WORK REQUEST A – Copy out the stretch of the DNS outage updates from "Posted Jul 06, 2022 - 14:14" through "few 3-5 minutes.".
WORK REQUEST B – Write what comes next in the status updates on the DNS outage, picking up after their last sentence.

EXCERPT –
With a global POP out of service, we do not consider the incident closed, and our teams are continuing to investigate the root cause.
Updates on this issue may be less frequent now, as we move into deeper analysis having largely restored service thanks to the applied mitigations.
Posted Jul 06, 2022 - 14:14 PDT
We have applied a strong mitigation by removing one faulty global POP. We do not yet have a fix in place. The mitigation has halved the error rate and was applied a few minutes ago. We will now drain all traffic from this POP (we have until now only drained edge-to-global traffic) and expect the error rate to approach 0.0% within a few 3-5 minutes.
Our working theory is that one of our global POPs is for some reason not reachable by our edge POPs regardless of DNS which service is in use.
With fewer global POPs in service we have reduced our capacity, but we are closely monitoring capacity and have plenty of headroom to continue our investigation and provide a definitive fix.
Posted Jul 06, 2022 - 14:06 PDT
We are applying a fix intended as a mitigation by extending DNS caching lifetimes within our infrastructure. We expect to have data on the success of this mitigation in the next 10 minutes.
Posted Jul 06, 2022 - 13:50 PDT
We still consider the issue to be DNS, affecting ~1.5% of traffic (a higher percentage of cache misses are affected, depending on the domain) however switching the DNS provider did not improve the overall error rate.
The error is more pronounced between our edge and global POPs, however elevated error rates are visible between our global POPs and out to the wider WAN.
We are proceeding on two fronts presently with independent teams checking network and DNS in depth seeking a root cause.
Next update will follow in ~15 minutes.
Posted Jul 06, 2022 - 13:35 PDT
The DNS issue is confirmed, switching to another provider has been undertaken. We need to collect a few short minutes of logs to measure the impact of the change and will then provide a more comprehensive update and hopefully be able to propose an estimated time to resolution.

DATA EXCERPT –
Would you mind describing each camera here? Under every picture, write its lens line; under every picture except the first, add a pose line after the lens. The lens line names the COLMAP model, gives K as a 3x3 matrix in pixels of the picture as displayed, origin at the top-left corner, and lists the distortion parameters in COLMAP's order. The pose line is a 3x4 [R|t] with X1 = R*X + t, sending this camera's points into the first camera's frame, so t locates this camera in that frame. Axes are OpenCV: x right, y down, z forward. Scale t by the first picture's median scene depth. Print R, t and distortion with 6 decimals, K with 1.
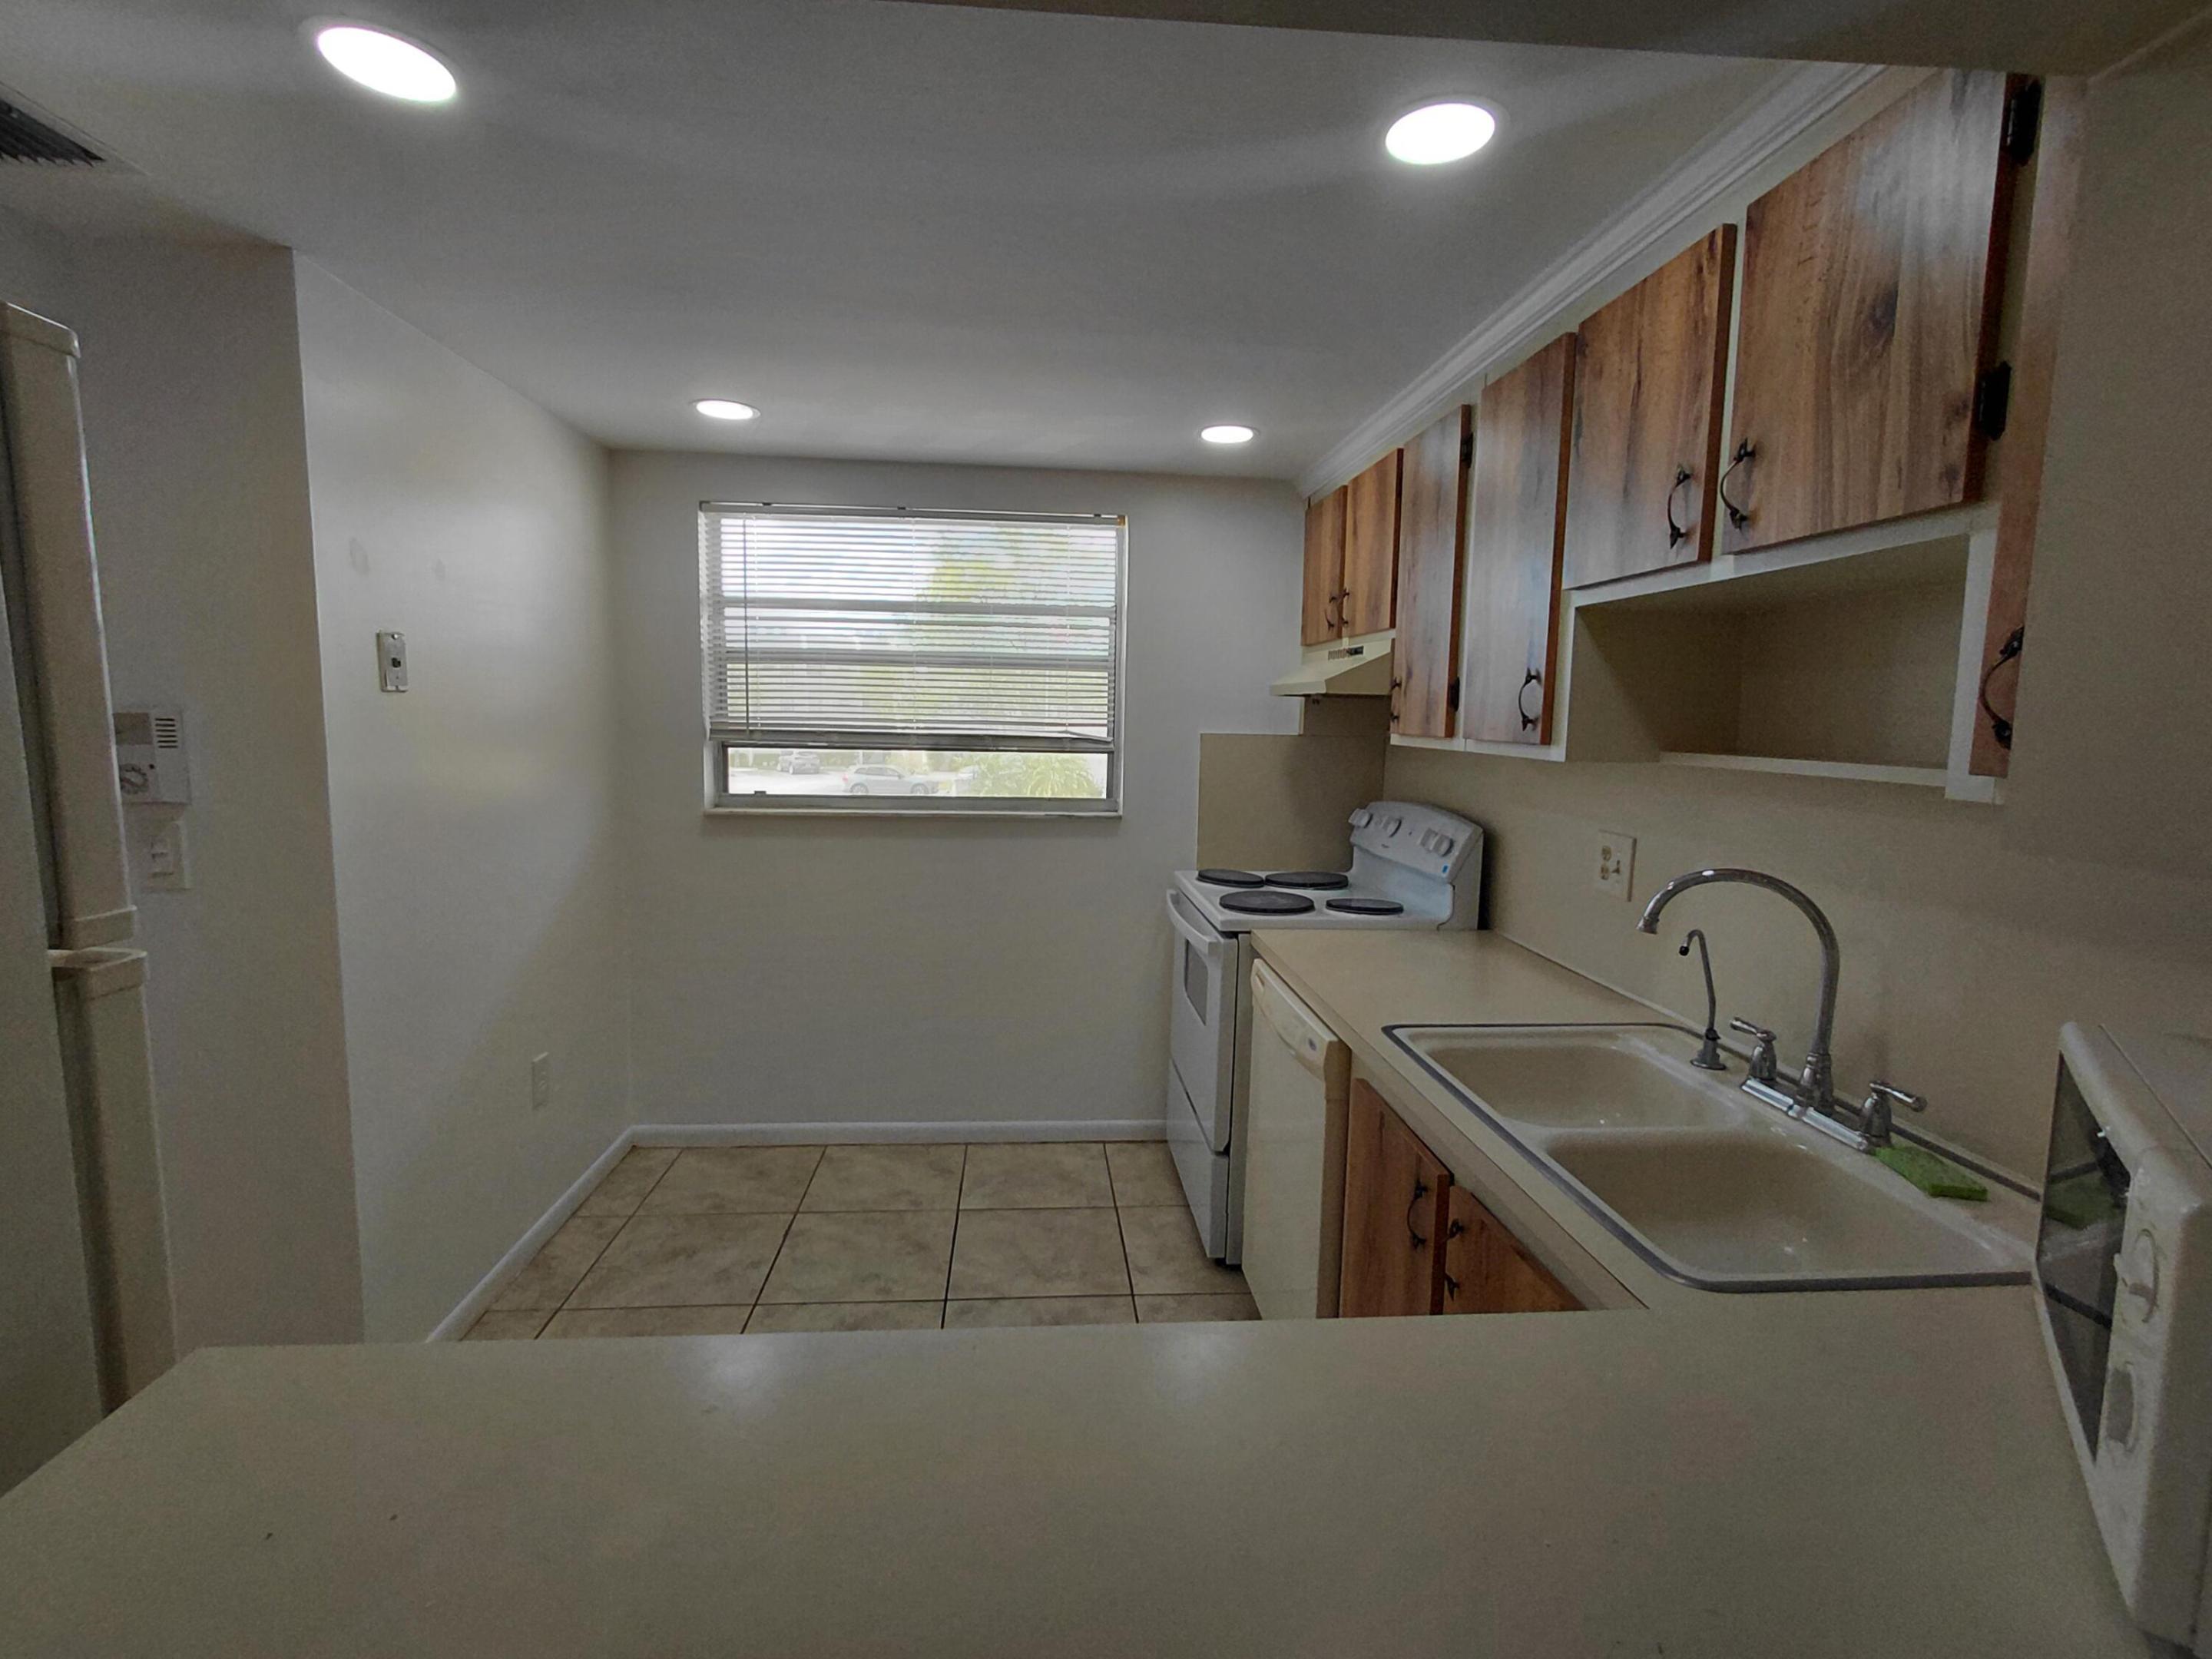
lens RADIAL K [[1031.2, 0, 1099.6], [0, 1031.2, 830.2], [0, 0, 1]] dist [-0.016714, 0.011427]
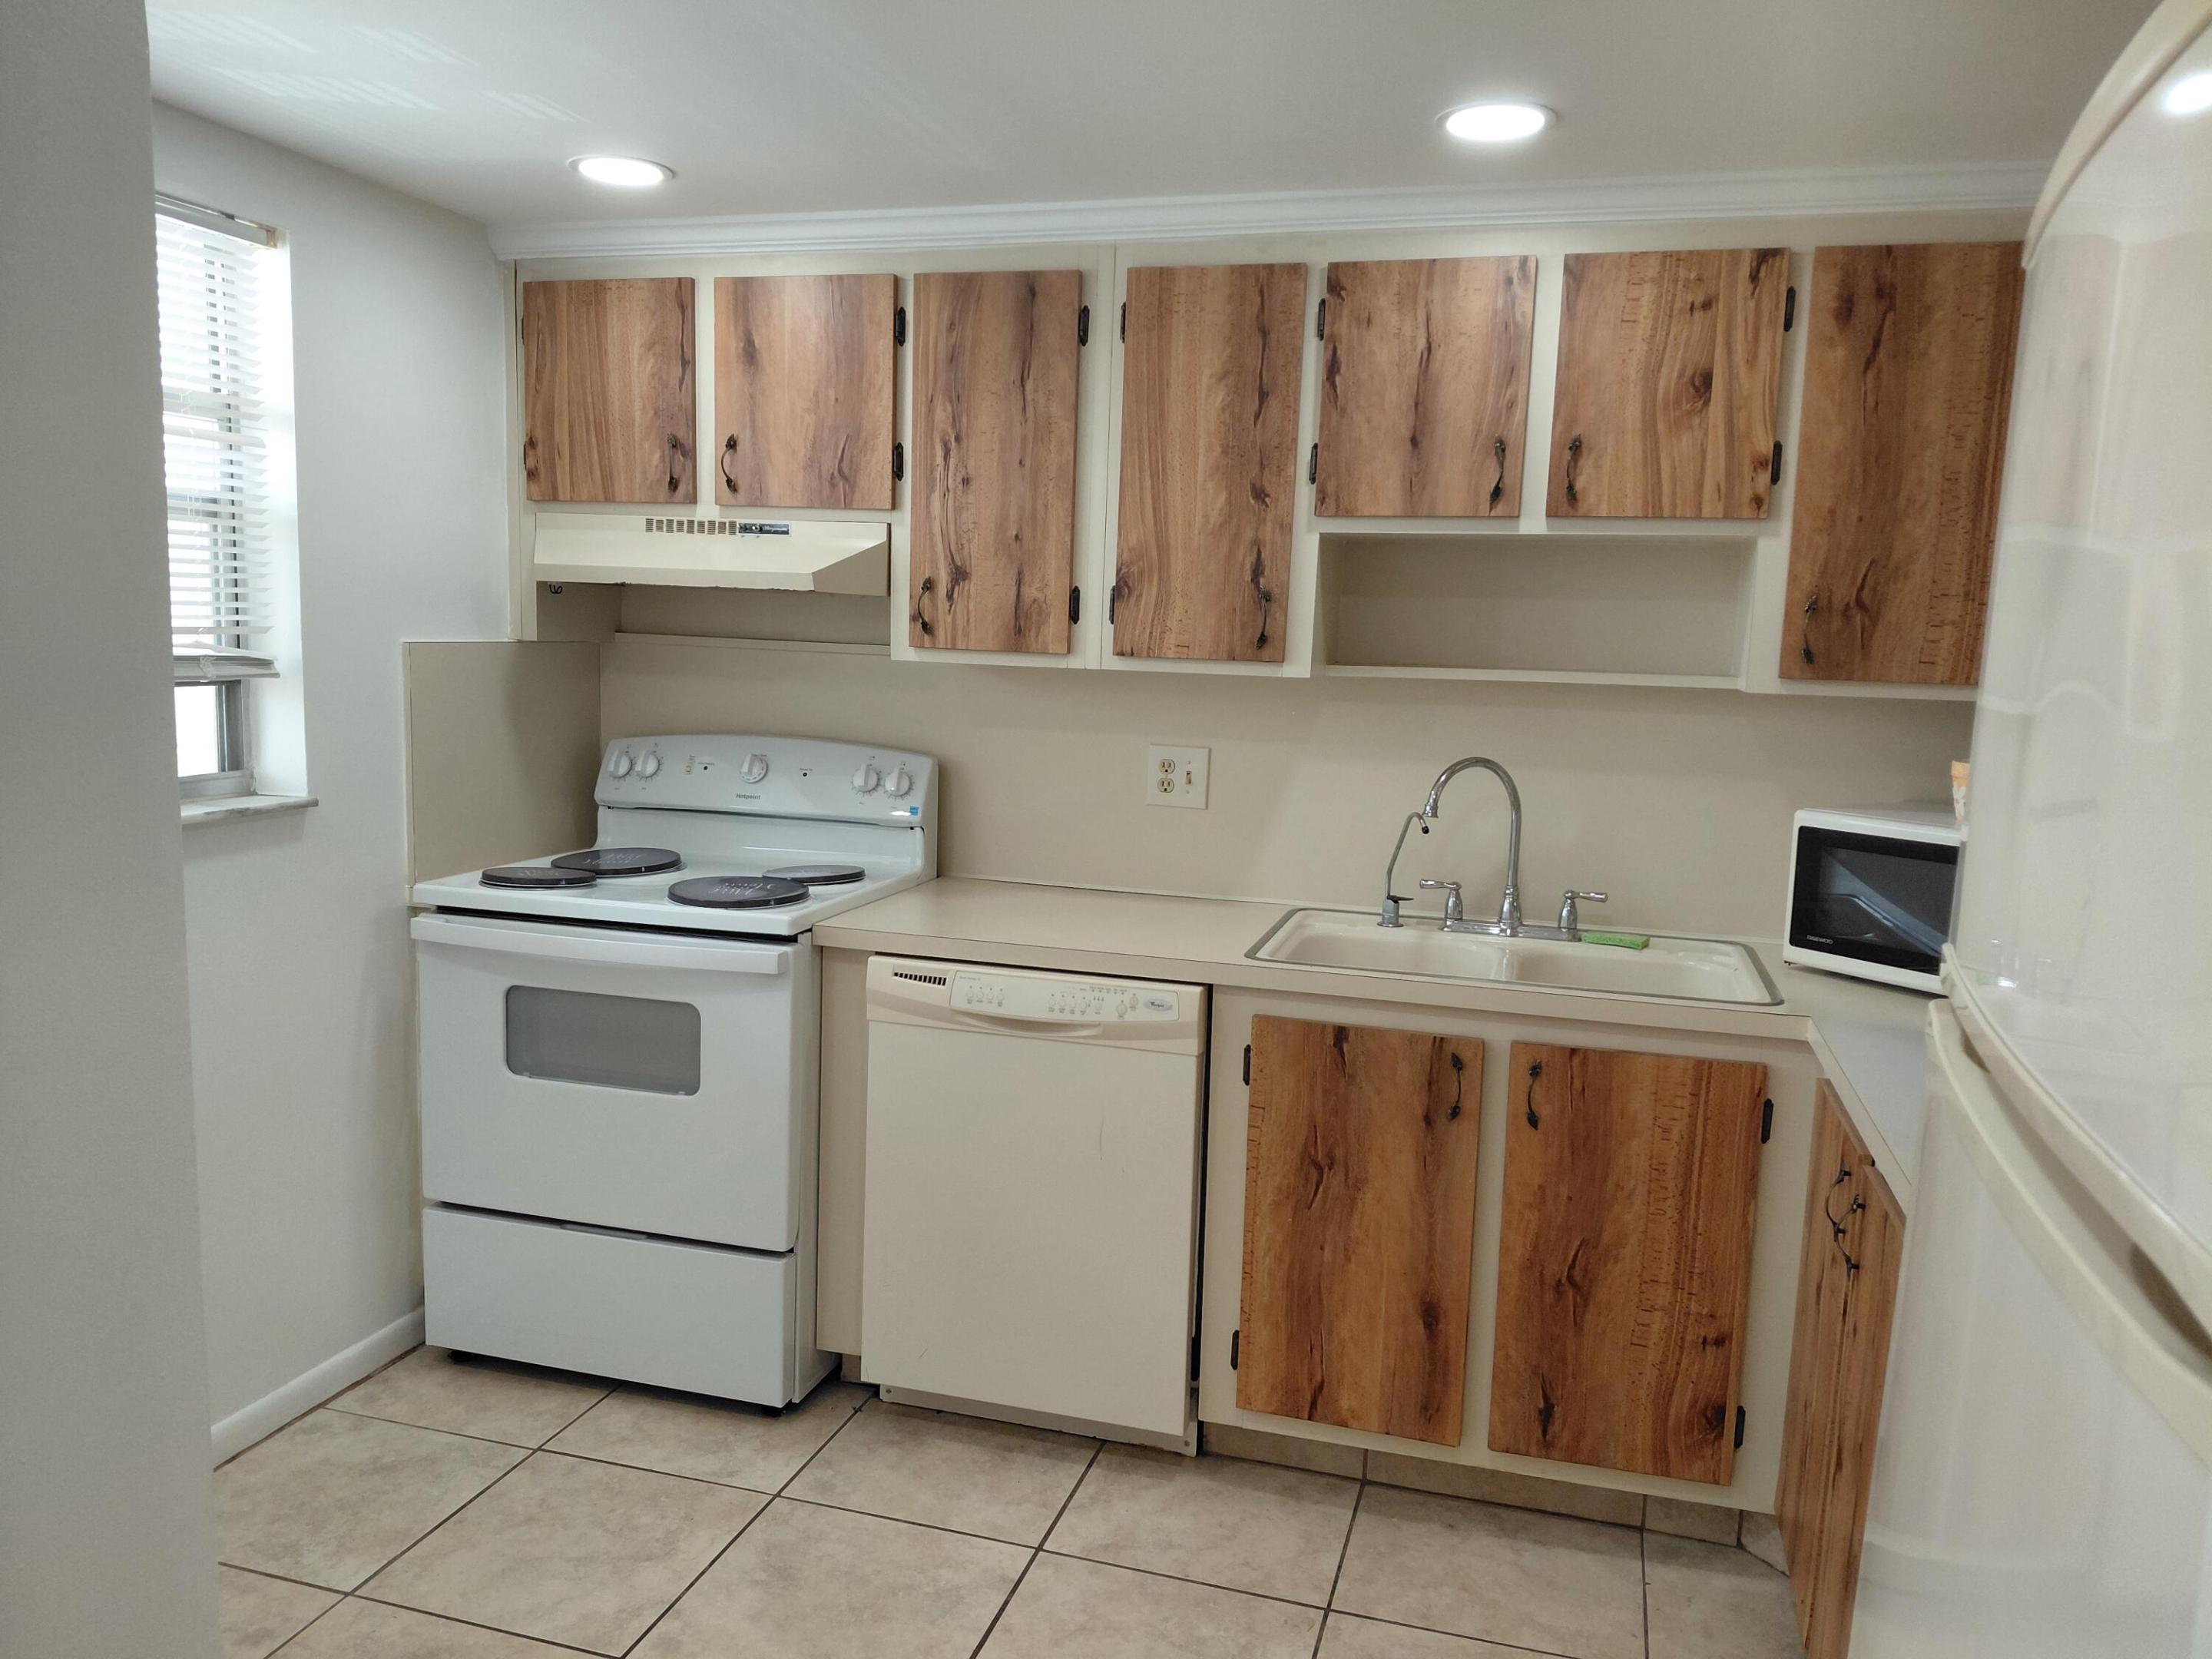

TASK OUTPUT A –
Posted Jul 06, 2022 - 14:14 PDT
We have applied a strong mitigation by removing one faulty global POP. We do not yet have a fix in place. The mitigation has halved the error rate and was applied a few minutes ago. We will now drain all traffic from this POP (we have until now only drained edge-to-global traffic) and expect the error rate to approach 0.0% within a few 3-5 minutes.

TASK OUTPUT B –
Posted Jul 06, 2022 - 13:18 PDT
Total rate of errors is still approximately 1.5% across the board. Traffic from the decommissioned POPs moved to other locations as anticipated, however the errors in those locations increased inline with the new traffic they were receiving.
We believe we have isolated the issue to a particular DNS service and are switching to another provider imminently.
The next status update will follow in ~10 minutes.
We are in parallel seeking resolution via new DNS services, and in parallel our network team is trying to isolate whether the problem is with the DNS service, or the network to that service.
Posted Jul 06, 2022 - 13:05 PDT
Two POPs have been identified as the source of most of the errors. We have restarted affected service at one of the POPs and are preparing to take the other one out of service. We are closely examining the recovery metrics of the restarted POP.
Posted Jul 06, 2022 - 12:46 PDT
Incident upgraded to "Partial Outage". Our initial research indicates a DNS failure localized to the US-East region.
Approximately 1.5% of global traffic is affected. Investigation is continuing apace and more engineering assets are being added to the incident response.
Posted Jul 06, 2022 - 12:34 PDT
We're experiencing an elevated level of API errors and are currently looking into the issue.